The BBC's Watchdog consumer report program has discovered a shocking issue with Brain Training: apparently there are some problems with the voice recognition! The game doesn't always understand you when you say "blue" or "yellow!" Have you guys heard about this?

What you may not have heard about is that this is now being interpreted as discrimination against people with certain regional dialects. "I'm going, 'yeller' and everyone's saying to me you need to be a bit posher. You need to say, 'yellow' and as soon as I did, it picked it up," reported Michelle Livesey. Host Nicky Campbell then suggested that the game was discriminatory against people with Northern and Scottish accents. Nintendo responded to the report with a statement explaining that they recognize the issue, and that voice recognition in the Stroop test is only a small, optional part of the game.

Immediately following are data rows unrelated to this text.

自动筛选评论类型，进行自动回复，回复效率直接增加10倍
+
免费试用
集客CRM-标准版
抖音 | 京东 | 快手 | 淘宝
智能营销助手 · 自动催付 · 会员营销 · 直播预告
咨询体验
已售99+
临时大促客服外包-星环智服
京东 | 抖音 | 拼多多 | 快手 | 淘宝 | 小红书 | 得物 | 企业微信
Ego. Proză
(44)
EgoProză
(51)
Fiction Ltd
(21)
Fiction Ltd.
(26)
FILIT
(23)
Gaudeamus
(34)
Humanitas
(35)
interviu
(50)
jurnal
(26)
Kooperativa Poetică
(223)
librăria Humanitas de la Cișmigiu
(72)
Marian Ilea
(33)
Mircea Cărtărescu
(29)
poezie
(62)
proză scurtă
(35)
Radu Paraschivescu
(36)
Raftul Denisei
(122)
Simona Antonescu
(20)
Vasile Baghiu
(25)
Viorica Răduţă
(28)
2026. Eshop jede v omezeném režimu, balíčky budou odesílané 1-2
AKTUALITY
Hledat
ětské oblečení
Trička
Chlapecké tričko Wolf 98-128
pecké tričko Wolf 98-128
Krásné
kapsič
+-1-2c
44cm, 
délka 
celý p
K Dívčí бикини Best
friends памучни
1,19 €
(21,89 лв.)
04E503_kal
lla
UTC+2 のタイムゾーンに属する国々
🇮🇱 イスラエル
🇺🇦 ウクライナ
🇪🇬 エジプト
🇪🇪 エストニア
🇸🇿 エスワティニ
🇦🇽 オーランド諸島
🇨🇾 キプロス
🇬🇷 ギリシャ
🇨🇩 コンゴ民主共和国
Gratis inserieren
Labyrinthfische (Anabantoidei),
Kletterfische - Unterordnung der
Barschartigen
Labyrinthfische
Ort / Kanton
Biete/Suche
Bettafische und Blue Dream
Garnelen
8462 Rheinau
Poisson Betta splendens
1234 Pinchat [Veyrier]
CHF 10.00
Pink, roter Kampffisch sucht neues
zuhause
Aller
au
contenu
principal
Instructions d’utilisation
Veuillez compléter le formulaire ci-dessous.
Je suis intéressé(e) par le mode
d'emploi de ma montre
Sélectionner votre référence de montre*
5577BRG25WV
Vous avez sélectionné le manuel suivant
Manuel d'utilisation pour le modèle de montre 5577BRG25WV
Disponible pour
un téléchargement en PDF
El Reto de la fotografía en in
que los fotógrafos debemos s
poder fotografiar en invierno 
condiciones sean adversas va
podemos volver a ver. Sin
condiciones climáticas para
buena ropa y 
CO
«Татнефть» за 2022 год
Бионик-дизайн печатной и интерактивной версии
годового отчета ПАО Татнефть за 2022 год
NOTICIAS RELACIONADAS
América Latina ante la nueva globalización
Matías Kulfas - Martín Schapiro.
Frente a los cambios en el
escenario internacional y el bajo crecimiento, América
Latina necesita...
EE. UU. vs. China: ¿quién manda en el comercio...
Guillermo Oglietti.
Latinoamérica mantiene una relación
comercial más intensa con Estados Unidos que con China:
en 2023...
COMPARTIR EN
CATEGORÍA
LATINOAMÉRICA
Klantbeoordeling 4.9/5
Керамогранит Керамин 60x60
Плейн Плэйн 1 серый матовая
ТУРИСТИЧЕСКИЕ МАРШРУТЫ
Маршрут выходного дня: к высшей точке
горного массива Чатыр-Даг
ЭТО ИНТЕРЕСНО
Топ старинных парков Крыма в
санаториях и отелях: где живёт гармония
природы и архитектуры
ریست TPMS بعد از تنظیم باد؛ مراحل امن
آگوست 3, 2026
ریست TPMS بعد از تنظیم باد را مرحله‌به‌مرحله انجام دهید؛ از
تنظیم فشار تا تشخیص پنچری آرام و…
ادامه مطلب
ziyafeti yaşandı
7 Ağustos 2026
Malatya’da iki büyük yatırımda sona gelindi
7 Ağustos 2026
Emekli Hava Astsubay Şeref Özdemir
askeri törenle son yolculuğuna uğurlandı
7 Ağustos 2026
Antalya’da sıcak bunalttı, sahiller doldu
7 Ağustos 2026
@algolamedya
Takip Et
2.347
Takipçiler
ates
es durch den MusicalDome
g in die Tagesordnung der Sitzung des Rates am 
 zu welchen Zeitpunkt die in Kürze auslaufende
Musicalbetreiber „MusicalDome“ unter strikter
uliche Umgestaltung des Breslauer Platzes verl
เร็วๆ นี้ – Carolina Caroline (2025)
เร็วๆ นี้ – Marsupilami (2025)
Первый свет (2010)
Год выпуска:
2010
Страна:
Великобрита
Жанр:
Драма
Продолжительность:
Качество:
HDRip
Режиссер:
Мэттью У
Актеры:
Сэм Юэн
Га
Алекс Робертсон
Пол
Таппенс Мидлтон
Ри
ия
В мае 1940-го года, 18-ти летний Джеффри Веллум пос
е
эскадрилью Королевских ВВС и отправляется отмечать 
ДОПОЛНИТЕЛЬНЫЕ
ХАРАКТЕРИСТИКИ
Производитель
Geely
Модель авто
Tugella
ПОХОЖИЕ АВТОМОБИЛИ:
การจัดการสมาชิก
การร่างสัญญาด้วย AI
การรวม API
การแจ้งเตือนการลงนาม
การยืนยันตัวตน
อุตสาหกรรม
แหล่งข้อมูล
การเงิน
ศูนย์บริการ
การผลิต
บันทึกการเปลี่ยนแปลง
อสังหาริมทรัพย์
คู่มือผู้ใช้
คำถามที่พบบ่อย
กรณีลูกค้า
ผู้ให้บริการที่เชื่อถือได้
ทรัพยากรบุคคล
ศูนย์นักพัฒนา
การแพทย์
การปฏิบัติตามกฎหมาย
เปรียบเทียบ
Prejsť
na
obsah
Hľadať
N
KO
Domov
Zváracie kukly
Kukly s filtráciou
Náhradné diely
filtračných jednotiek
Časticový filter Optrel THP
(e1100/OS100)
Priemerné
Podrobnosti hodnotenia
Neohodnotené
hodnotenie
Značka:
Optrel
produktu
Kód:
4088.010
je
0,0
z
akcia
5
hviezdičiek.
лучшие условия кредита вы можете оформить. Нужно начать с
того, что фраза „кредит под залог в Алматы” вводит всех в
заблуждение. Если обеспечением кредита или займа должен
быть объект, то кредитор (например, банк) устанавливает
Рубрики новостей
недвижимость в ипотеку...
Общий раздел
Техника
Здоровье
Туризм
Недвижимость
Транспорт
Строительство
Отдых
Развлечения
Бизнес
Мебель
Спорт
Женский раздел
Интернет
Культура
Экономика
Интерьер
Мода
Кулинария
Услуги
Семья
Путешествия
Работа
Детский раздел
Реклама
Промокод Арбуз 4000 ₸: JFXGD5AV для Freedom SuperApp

Yet again we find ourselves taken aback by the mainstream media's treatment of gaming. Had Livesey done even the most casual of Googling, she would have learned that the Brain Training voice issue is the "Take my wife, please" of DS game jokes (meaning it's ancient). It's not enough that they presented a well-known problem with a two-year-old game as news, but they seem to have attempted to ignite some sort of controversy over it, without actually doing any research or knowing what they were talking about. People across the United States have the same problem, but to our knowledge nobody accused Nintendo of discriminating against most Americans. We're just going to choose to believe, without having heard the program, that Campbell's comment was facetious in nature. For our sanity.